The Preámbulo in the Peer edition differs noticeably from Segovia's recording of this movement (Decca DL 79931). For example, altered rhythms (usually simplified) and minor differences in the harmony of the A section are heard in the Segovia recording. The nature of these differences suggest that the Peer edition may be based on Ponce's unedited manuscript while the recording reflects Segovia's editorial changes.

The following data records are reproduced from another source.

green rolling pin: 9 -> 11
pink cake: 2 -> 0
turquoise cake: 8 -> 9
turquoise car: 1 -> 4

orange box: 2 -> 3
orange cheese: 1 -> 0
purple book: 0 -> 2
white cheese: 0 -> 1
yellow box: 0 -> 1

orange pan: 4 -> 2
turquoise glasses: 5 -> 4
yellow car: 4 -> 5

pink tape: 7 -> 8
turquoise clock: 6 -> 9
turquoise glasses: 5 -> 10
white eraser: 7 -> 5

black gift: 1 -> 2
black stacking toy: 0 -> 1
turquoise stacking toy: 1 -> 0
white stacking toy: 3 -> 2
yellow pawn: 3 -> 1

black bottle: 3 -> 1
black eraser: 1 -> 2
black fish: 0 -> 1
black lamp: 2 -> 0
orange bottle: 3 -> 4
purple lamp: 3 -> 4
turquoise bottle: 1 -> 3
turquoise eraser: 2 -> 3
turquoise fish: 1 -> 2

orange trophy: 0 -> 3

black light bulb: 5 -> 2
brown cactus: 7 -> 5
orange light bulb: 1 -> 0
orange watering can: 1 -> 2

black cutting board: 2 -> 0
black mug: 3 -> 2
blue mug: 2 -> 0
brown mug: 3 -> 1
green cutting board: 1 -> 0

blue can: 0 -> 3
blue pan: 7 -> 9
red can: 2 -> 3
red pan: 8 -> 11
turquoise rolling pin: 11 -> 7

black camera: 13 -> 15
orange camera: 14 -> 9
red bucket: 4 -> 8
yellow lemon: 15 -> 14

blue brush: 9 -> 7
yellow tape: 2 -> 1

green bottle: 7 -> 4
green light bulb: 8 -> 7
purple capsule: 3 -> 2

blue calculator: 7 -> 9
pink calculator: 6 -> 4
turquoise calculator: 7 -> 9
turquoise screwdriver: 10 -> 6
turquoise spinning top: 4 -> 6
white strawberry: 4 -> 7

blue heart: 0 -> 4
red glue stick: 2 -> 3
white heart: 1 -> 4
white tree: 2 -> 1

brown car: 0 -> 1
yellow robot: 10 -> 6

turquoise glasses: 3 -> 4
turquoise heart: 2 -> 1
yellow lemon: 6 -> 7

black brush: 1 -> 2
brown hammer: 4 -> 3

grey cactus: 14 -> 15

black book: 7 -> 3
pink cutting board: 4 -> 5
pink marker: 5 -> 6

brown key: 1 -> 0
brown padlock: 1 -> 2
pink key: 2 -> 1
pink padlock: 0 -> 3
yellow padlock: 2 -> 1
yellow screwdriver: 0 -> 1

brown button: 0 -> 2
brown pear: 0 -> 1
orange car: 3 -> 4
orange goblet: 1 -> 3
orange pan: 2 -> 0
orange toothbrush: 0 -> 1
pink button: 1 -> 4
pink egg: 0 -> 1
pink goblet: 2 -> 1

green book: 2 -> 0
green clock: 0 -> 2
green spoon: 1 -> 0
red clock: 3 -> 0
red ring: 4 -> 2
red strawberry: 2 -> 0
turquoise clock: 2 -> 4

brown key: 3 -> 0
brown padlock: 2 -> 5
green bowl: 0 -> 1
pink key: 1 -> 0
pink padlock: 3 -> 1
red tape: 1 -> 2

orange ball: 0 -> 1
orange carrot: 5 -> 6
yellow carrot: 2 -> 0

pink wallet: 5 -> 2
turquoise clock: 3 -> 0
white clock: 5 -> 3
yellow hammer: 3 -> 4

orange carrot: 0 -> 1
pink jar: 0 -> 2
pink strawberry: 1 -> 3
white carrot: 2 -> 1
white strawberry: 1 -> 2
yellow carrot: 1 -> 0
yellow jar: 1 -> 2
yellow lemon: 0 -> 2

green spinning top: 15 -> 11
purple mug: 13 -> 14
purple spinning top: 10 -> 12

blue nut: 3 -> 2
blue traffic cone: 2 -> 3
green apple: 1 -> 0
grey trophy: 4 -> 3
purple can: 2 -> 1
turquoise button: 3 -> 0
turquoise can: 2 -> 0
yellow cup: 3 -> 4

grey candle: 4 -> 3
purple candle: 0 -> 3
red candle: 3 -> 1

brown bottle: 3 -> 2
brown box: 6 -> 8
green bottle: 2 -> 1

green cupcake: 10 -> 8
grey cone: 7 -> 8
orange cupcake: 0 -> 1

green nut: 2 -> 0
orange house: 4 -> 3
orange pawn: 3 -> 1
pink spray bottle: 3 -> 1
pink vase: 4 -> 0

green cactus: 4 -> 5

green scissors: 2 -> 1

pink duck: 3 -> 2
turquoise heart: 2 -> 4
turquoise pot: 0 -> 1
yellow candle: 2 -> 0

This work is partially unified through the use of thematic material from the Preámbulo. For example, the opening phrase of the Sarabande appears to be related to the first phrase of the Preámbulo, and the main motive of the Gigue bears a likeness to the subject of the Preámbulo's fugal section:

Ex 7. Suite Antigua, Preámbulo, p. 2, m. 1-2

Ex. 8 Suite Antigua, Sarabande, p. 9, m. 1-4

Ex. 9. Suite Antigua, Preámbulo, p. 3, m. 25-28

Ex. 10. Suite Antigua, Gigue, p. 14, m. 1-4

The use of similar thematic material to unify dance movements dates back to the Renaissance pairing dances such as the Pavane and Tripla. Moreover, a certain amount of thematic unity may be observed in suites during the Baroque. Thus, Ponce seems to have observed historical precedence in his sharing of thematic materials between dance movements.

Despite some formal unity, the dances are overshadowed by the preeminence of the first movement; consequently, the entire suite is rarely performed today, although the Preámbulo is often excerpted. Moreover, the suite suffers from a lack of stylistic consistency: the various movements wander between a neoclassic evocation of the eighteenth-century and Baroque mimicry. For example, the Courante exemplifies more of a neoclassical approach to style (i.e., Baroque elements are freely stylized); in contrast, the Sarabande is an excellent emulation of the Baroque style. Would a modern audience mind or even notice these inconsistencies? Probably not as the individual movements are beautiful and there are ample thematic and emotional connections to make the suite work.

Ex 11. Suite Antigua, Preámbulo, p. 7, m. 25-32


Footnotes

6Corazón Otero, Manuel M. Ponce and the Guitar (London: Musical New Services, 1983), p. 41.